Nikita Mazepin udowodniał w Formule 2, że jest piekielnie szybki. W Formule 1 póki co pokazał, że potrafi błyskawicznie odpaść z rywalizacji.
Ależ to było dobre Grand Prix Bahrajnu. No chyba, że dla debiutującego Nikity Mazepina. Nowy kierowca Haasa obrócił się i zakończył swój wyścig na bandzie już na trzecim zakręcie, co jest świetnym podsumowaniem jego dotychczasowej kariery w Formule 1. Dla przypomnienia, kontrowersyjny Rosjanin zdążył obrócić się dwukrotnie w kwalifikacjach oraz złamać niepisaną dżentelmeńską umowę o niewyprzedzaniu się pod koniec okrążenia wyjazdowego. Nikita Mazepin udowadnia, że opinie o nim jako kierowcy nierozważnym, a wręcz lekko narwanym można do tej pory uznać za słuszne. Pamiętajmy jednak, że wciąż mamy do czynienia z debiutantem, a do tego sam zainteresowany wykazał się samokrytycznością w wywiadach, więc może nie wszystko stracone.

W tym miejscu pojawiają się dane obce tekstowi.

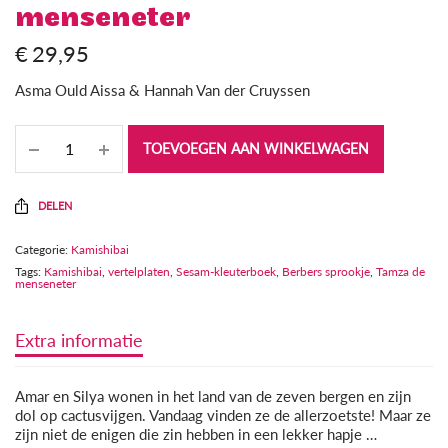
menseneter
€
29,95
Asma Ould Aissa & Hannah Van der Cruyssen
TOEVOEGEN AAN WINKELWAGEN
DELEN
Categorie:
Kamishibai
Tags:
Kamishibai
,
vertelplaten
,
Sesam-kleuterboek
,
Berbers sprookje
,
Tamza de
menseneter
Extra informatie
Amar en Silya wonen in het land van de zeven bergen en zijn
dol op cactusvijgen. Vandaag vinden ze de allerzoetste! Maar ze
zijn niet de enigen die zin hebben in een lekker hapje …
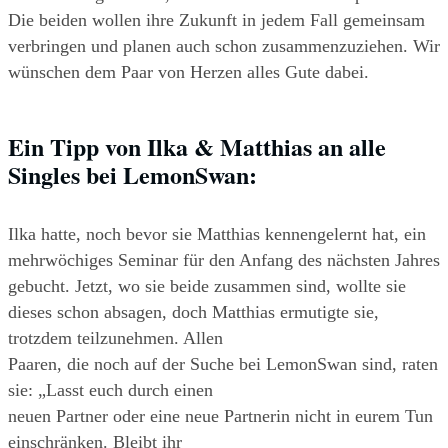
Die beiden wollen ihre Zukunft in jedem Fall gemeinsam 
verbringen und planen auch schon zusammenzuziehen. Wir 
wünschen dem Paar von Herzen alles Gute dabei.
Ein Tipp von Ilka & Matthias an alle 
Singles bei LemonSwan:
Ilka hatte, noch bevor sie Matthias kennengelernt hat, ein 
mehrwöchiges Seminar für den Anfang des nächsten Jahres 
gebucht. Jetzt, wo sie beide zusammen sind, wollte sie
dieses schon absagen, doch Matthias ermutigte sie, 
trotzdem teilzunehmen. Allen
Paaren, die noch auf der Suche bei LemonSwan sind, raten 
sie: „Lasst euch durch einen
neuen Partner oder eine neue Partnerin nicht in eurem Tun 
einschränken. Bleibt ihr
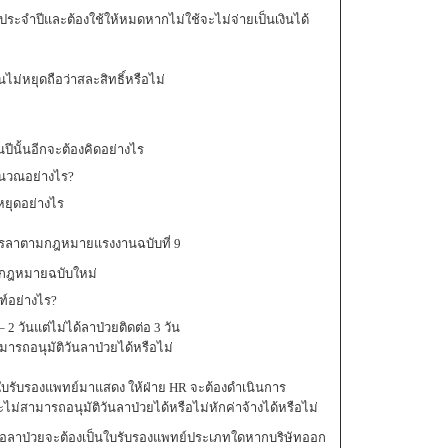
ประจำปีและต้องใช้ให้หมดหากไม่ใช้จะไม่จ่ายเป็นเงินได้
ไม่หยุดถือว่าสละสิทธิ์หรือไม่
ปีนั้นอีกจะต้องคิดอย่างไร
ำนวณอย่างไร?
นหยุดอย่างไร
การลาตามกฎหมายแรงงานฉบับที่ 9
ามกฎหมายฉบับใหม่
์อย่างไร?
– 2 วันแต่ไม่ได้ลาป่วยติดต่อ 3 วัน
ารถอนุมัติวันลาป่วยได้หรือไม่
่มีใบรับรองแพทย์มาแสดง ให้ฝ่าย HR จะต้องดำเนินการ
ไม่สามารถอนุมัติวันลาป่วยได้หรือไม่หักค่าจ้างได้หรือไม่
พื่อลาป่วยจะต้องเป็นใบรับรองแพทย์ประเภทใดหากบริษัทออก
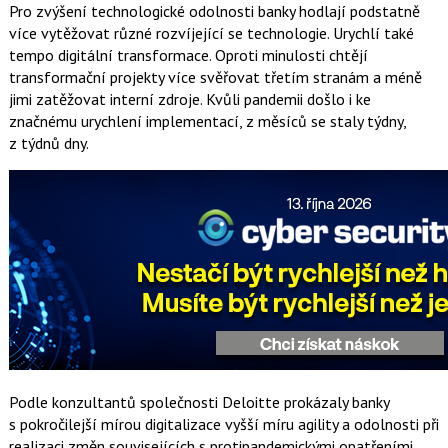
Pro zvýšení technologické odolnosti banky hodlají podstatně
více vytěžovat různé rozvíjející se technologie. Urychlí také
tempo digitální transformace. Oproti minulosti chtějí
transformační projekty více svěřovat třetím stranám a méně
jimi zatěžovat interní zdroje. Kvůli pandemii došlo i ke
značnému urychlení implementací, z měsíců se staly týdny,
z týdnů dny.
Podle konzultantů společnosti Deloitte prokázaly banky
s pokročilejší mírou digitalizace vyšší míru agility a odolnosti při
realizaci změn souvisejících s protipandemickými opatřeními.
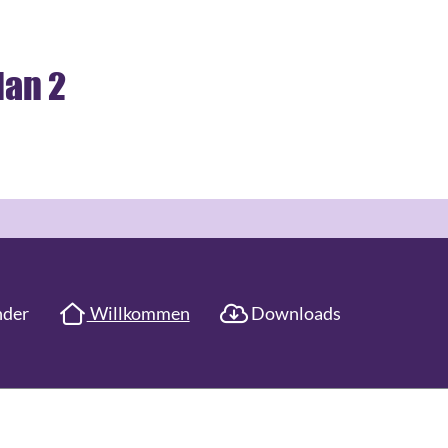
nder
Willkommen
Downloads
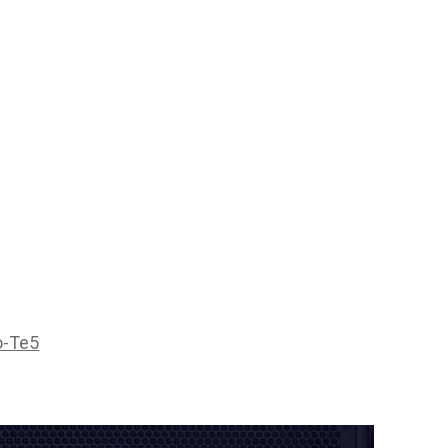
o-Te5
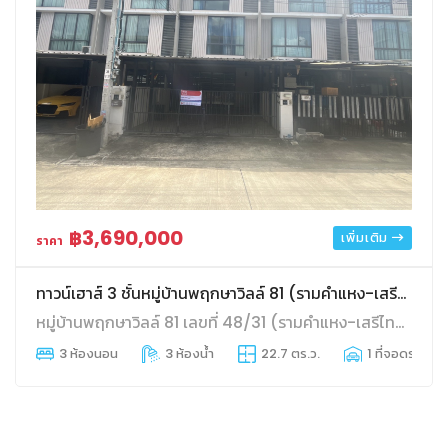
฿3,690,000
เพิ่มเติม
ราคา
ทาวน์เฮาส์ 3 ชั้นหมู่บ้านพฤกษาวิลล์ 81 (รามคำแหง-เสรีไทย)
หมู่บ้านพฤกษาวิลล์ 81 เลขที่ 48/31 (รามคำแหง-เสรีไทย)
3 ห้องนอน
3 ห้องน้ำ
22.7 ตร.ว.
1 ที่จอดรถ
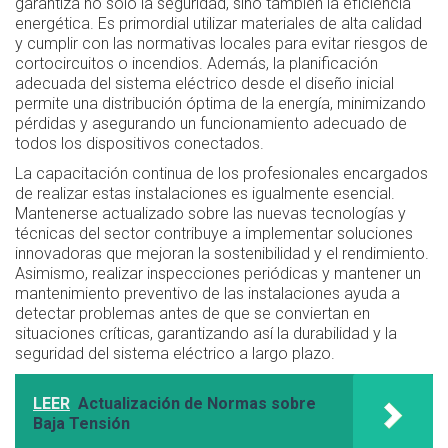
garantiza no solo la seguridad, sino también la eficiencia
energética. Es primordial utilizar materiales de alta calidad
y cumplir con las normativas locales para evitar riesgos de
cortocircuitos o incendios. Además, la planificación
adecuada del sistema eléctrico desde el diseño inicial
permite una distribución óptima de la energía, minimizando
pérdidas y asegurando un funcionamiento adecuado de
todos los dispositivos conectados.
La capacitación continua de los profesionales encargados
de realizar estas instalaciones es igualmente esencial.
Mantenerse actualizado sobre las nuevas tecnologías y
técnicas del sector contribuye a implementar soluciones
innovadoras que mejoran la sostenibilidad y el rendimiento.
Asimismo, realizar inspecciones periódicas y mantener un
mantenimiento preventivo de las instalaciones ayuda a
detectar problemas antes de que se conviertan en
situaciones críticas, garantizando así la durabilidad y la
seguridad del sistema eléctrico a largo plazo.
LEER
Actualización de Normas sobre
Baja Tensión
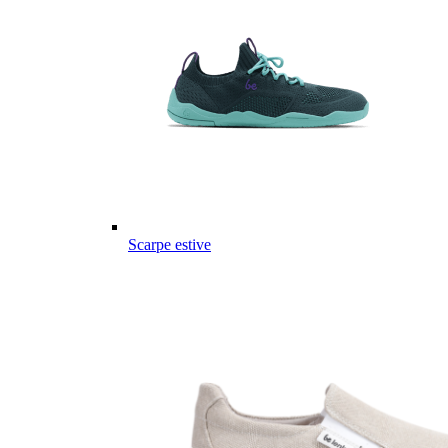
Scarpe estive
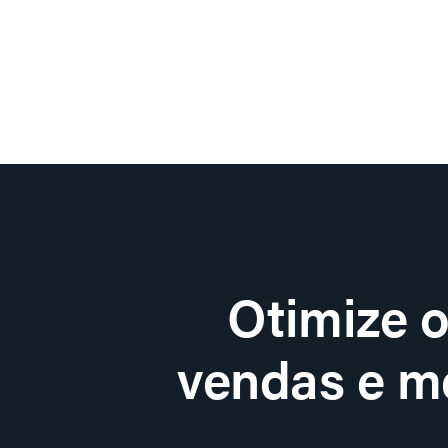
Otimize 
vendas e me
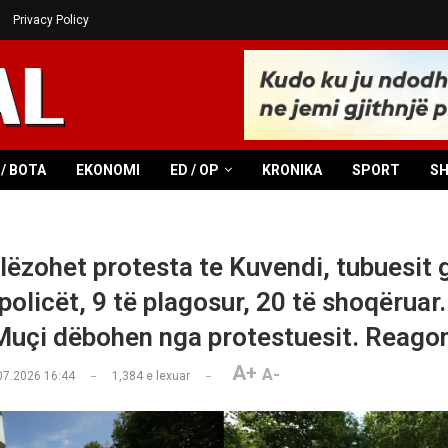
Privacy Policy
/ BOTA
EKONOMI
ED / OP
KRONIKA
SPORT
S
lëzohet protesta te Kuvendi, tubuesit 
olicët, 9 të plagosur, 20 të shoqëruar.
 Muçi dëbohen nga protestuesit. Reag
A+
A-
07.2026 16:44
1,384
e lexuar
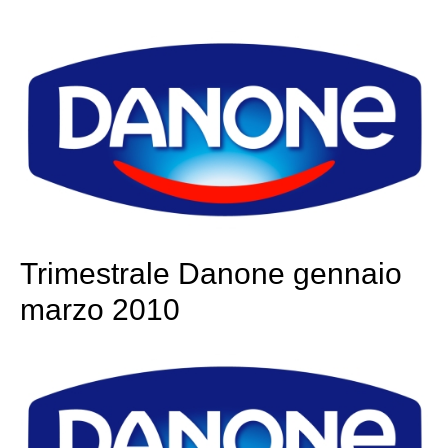
Trimestrale Danone gennaio
marzo 2010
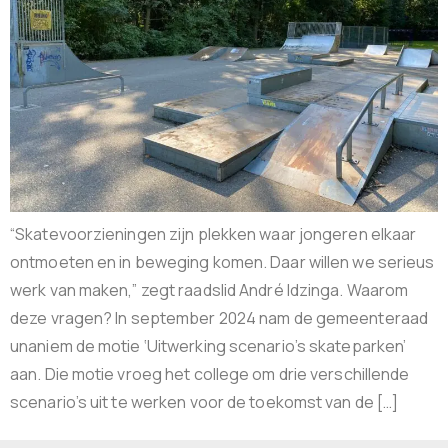
“Skatevoorzieningen zijn plekken waar jongeren elkaar
ontmoeten en in beweging komen. Daar willen we serieus
werk van maken,” zegt raadslid André Idzinga. Waarom
deze vragen? In september 2024 nam de gemeenteraad
unaniem de motie ‘Uitwerking scenario’s skateparken’
aan. Die motie vroeg het college om drie verschillende
scenario’s uit te werken voor de toekomst van de […]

Moje opony były zimne, najechałem na krawężnik i użyłem zbyt dużo gazu, więc się obróciłem. W pełni mój błąd. Bardzo przepraszam zespół, bo zasługują na więcej niż coś takiego. Jestem bardzo zły na siebie. Mick był blisko, więc skupiłem się w pełni na tym, by nie doprowadzić do kontaktu i zjechałem na krawężnik, gdzie dodałem zbyt dużo gazu i straciłem kontrolę. Nie było żadnych szans na odzyskanie panowania nad autem.
Nikita Mazepin
Przed Rosjaninem długi okres na przemyślenia, bo Formuła 1 po raz kolejny wystartuje dopiero w weekend 16-18 kwietnia na legendarnym torze Imola, gdzie odbędzie się drugie w tym sezonie Grand Prix. Jedno jest pewne, Mazepin z Bahrajnu wyjedzie bogatszy o bolesne, lecz cenne doświadczenie.
Cóż, przed sezonem jeździłem tylko półtora dnia. Zawsze wchodząc w swój pierwszy weekend uczysz się mnóstwo rzeczy, więc da się wyciągnąć pozytywy z tej sytuacji. Brzmi to nieco dziwnie, ale cały weekend był ogromną nauką. Można się z tego sporo nauczyć, ale był to jeden z najgorszych dni w karierze.